私は長く勤めた会社を辞めた後に脚の手術を何度かした。
気がついたら50歳を過ぎて、経済的不安は大きく、派遣で働く事になった。
丸の内の一流企業で張り切って勤め始めたが、全く冴えなかった。
仕事も人間関係もギコギコと歯車が食い違って辛い毎日だった。
自分がひどく惨めで、帰途東京駅の構内を暗い顔して歩いてると、当時小じめの書店があった。
文庫本を捲ってる内に吸いつけられる様に藤沢周平の著書を手に取った。
会社帰りの私は毎日の様にこの本屋へ通い、藤沢周平の文庫本を買った。
作品の中の人物は皆どうしようもない不幸を背負っている。
それを無理矢理振り払う事をしないし、優しい眼差しを失わない。
何処かで救いが待っていて、読者はホッと安らげる。
辛抱が足りなくて会社は辞めたが、この読後感の癒しが欲しくて私はその後も藤沢作品を読み続けた。
今思うに此れ程弱者を見る目の優しい作家も珍しいのではないか?
それは彼自身が弱者である苦しみを嫌という程味わったからだろう。
写真は藤沢周平の書斎だが、余計な物が無くて簡素なのが如何にもと思う。
本当に質素な人だったそうだ。
彼は愛娘、展子に「普通が一番」を望んだ。
彼自身は決して普通の半生を歩む事が出来なかったからだろう。
彼は、戦後間も無く当時死病と言われた肺結核に罹った。
助かったものの、当然それから選ぶ仕事も体力的に限られる。
勤勉に勤め、家庭を持ち子供に恵まれたばかりで、彼は妻を亡くす。
彼の文才を信じていた愛妻悦子は享年28である。
「砂漠への出発。この現実を受け入れなければなるまい。、、、生きるということに何の喜びがあるわけでもないが、展子がいるから、生きて展子をみてやらねばならない」
藤沢周平の遺した手帳に書かれている。
本質的に責任感の強い真面目な人なのだろう。
そして、彼は亡き妻の期待に応える為にも、そして当選の賞金で墓を建てる為にも、勤めを持ちながらオール讀物の新人文学賞に挑戦する。
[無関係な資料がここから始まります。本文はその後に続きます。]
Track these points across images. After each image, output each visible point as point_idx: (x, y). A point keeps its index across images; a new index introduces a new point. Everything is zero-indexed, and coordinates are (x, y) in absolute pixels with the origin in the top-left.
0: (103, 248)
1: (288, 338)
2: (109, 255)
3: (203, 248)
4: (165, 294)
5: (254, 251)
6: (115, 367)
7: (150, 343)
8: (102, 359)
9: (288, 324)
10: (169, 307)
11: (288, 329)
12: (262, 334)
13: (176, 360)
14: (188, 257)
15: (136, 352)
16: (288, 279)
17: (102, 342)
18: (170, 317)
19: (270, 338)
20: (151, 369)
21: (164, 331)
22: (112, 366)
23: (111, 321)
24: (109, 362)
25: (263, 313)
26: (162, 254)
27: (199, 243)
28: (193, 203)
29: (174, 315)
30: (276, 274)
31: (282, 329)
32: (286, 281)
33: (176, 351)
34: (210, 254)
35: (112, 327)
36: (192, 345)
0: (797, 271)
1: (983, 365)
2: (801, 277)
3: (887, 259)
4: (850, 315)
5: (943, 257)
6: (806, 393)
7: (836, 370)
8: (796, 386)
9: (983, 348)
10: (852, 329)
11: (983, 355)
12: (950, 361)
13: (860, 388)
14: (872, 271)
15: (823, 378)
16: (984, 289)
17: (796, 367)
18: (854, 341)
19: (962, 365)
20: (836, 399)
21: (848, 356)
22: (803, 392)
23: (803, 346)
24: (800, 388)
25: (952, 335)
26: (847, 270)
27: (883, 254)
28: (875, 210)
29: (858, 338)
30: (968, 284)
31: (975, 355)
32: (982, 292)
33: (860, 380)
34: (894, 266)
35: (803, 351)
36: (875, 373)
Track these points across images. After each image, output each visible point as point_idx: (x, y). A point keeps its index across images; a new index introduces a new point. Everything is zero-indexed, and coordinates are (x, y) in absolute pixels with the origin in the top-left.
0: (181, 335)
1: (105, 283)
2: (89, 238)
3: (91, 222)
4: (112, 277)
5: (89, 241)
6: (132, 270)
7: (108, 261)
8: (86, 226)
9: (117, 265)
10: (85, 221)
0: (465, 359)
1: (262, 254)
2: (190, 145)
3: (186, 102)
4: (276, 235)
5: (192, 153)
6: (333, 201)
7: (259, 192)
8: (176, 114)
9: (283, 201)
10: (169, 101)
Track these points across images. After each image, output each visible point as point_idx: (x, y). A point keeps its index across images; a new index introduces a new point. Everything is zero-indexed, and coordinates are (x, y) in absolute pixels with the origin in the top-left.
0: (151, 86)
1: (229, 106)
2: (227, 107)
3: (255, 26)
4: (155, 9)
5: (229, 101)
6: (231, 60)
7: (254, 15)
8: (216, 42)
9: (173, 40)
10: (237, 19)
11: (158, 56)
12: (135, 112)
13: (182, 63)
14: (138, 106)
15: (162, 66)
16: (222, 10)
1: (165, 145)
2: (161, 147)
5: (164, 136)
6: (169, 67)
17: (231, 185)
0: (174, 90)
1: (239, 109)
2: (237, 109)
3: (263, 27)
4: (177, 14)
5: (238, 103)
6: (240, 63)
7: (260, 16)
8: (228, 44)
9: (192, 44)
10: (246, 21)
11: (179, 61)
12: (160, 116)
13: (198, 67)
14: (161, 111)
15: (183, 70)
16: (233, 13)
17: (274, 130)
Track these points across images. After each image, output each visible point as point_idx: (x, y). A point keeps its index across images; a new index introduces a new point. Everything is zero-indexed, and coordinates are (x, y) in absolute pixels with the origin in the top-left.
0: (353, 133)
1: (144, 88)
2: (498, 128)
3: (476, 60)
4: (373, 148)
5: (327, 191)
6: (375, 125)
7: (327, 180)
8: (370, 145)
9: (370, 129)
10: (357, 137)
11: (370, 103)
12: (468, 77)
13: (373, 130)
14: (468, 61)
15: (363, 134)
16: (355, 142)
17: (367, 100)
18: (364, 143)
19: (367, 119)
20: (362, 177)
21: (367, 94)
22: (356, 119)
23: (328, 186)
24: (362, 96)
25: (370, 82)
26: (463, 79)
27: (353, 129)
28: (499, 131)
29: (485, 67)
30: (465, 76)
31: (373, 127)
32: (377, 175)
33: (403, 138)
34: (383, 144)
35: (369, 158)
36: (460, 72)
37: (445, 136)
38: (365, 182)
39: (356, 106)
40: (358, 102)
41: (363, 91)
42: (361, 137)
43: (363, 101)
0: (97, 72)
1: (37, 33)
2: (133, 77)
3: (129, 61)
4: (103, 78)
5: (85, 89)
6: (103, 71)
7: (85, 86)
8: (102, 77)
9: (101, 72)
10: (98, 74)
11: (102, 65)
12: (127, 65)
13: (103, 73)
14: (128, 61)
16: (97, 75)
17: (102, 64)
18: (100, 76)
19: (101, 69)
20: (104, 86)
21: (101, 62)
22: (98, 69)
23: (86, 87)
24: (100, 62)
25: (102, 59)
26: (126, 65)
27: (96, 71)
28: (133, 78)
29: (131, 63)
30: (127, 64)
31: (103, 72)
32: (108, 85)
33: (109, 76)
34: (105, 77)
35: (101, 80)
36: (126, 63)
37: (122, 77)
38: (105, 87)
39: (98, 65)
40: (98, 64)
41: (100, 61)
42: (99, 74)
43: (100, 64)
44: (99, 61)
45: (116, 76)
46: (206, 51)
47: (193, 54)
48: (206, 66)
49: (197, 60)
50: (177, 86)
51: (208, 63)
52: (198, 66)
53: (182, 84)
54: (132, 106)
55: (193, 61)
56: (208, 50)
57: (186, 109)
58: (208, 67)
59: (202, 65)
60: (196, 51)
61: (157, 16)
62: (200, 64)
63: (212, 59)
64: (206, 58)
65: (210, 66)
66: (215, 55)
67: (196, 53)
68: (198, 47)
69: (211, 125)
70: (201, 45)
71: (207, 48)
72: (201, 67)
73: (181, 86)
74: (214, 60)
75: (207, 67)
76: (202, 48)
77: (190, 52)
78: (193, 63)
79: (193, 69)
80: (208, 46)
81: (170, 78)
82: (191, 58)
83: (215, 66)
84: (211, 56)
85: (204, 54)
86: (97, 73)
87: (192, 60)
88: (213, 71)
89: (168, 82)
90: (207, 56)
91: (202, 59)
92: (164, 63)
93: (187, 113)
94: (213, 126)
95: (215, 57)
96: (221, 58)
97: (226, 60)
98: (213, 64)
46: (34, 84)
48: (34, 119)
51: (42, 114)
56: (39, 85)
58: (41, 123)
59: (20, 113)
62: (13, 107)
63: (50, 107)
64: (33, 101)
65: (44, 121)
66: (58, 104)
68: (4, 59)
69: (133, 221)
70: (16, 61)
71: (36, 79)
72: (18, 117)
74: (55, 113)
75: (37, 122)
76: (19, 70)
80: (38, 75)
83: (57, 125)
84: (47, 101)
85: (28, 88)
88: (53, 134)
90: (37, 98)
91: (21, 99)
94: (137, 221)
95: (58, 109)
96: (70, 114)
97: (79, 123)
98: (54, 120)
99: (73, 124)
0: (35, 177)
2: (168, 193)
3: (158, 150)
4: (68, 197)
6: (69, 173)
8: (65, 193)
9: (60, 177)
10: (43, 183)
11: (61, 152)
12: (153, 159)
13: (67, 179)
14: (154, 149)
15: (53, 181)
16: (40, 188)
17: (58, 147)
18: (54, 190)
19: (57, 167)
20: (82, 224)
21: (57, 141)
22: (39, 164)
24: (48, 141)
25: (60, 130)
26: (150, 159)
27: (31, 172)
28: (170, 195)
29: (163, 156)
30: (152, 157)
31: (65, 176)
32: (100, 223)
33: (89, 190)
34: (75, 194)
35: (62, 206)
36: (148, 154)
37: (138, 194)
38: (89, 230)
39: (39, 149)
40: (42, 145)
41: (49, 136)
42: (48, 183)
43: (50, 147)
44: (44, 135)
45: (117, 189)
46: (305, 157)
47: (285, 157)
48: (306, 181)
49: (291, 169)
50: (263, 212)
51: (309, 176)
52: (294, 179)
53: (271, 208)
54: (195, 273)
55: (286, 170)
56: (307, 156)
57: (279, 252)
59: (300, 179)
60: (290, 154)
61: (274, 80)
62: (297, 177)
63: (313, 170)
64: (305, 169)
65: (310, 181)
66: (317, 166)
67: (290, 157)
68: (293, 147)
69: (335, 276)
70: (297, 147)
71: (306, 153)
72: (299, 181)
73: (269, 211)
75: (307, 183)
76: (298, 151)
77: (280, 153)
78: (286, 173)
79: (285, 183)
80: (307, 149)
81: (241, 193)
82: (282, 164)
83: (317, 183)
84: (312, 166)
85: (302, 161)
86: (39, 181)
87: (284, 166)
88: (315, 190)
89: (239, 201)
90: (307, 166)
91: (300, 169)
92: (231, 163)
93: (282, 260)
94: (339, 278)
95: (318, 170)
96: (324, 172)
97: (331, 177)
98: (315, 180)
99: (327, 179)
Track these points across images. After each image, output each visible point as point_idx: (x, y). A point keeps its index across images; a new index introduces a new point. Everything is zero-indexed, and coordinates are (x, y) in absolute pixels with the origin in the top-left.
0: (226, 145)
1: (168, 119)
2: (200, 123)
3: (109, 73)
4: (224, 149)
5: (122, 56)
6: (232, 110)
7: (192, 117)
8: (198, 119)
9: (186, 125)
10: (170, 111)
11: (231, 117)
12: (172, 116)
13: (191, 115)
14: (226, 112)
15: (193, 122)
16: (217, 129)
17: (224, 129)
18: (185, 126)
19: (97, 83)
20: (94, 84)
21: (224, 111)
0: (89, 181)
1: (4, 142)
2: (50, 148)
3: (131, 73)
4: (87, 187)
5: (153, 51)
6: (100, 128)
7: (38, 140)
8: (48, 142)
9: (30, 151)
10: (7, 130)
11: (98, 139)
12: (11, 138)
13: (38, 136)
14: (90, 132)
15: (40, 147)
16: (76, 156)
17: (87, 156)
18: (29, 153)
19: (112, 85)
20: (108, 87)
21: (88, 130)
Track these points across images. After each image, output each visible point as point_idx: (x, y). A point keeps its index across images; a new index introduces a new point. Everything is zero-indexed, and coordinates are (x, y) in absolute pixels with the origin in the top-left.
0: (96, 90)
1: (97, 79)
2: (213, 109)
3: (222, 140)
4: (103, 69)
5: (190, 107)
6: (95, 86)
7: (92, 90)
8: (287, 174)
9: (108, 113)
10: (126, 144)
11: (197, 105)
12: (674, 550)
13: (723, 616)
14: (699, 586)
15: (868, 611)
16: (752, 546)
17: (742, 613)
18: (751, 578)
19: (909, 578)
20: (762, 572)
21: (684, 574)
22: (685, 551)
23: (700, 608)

幼い子供を抱えて寡の、愚直にも見えるひたむきな毎日。
恐らく藤沢周平は、寂しく当ての無い思いを何度も抱いたろうと思う。
この思いが後の珠玉の様な作品を生み出したのだろうと私は思う。
新人賞は藤沢周平が再婚した後に取った。
「再婚は倒れる直前に木にしがみついたという感じでもあった」と彼は言っている。
多分ごく普通に営まれる家庭生活は、人の救いになる場所なのだろう。
私は藤沢周平の作品の中の言葉に何度も救われた。
今改めて読んで、再び救われる思いの言葉を紹介する。
「しあわせなやつらが、ふしあわせな人間を嘲笑っている、と嘉吉はその家から聞こえて来るどよめきを聞いた。
世の中には、しあわせもあり、ふしあわせもあると考えなかった。
いましあわせな者もいつまでもしあわせではなく、ふしあわせな者にもいつかしあわせが巡って来るかも知れないという考えは思い浮かばなかった」
『はしり雨』より
不幸の真っ只中でも自分一人だけが不幸である訳もない。
真正面から不幸を叩こうといきむより、捉え方を変えると楽になるかも知れない。
私は不幸とは思わないが、何とか今より幸福になりたいと焦る癖が未だに抜けない。
間を置いて「のほほん」として見る。
藤沢周平が娘に言ったこの言葉に人生の知恵があると思う。
因みに、『はしり雨』の主人公に藤沢周平は小さな幸せを暗示して物語は終わる。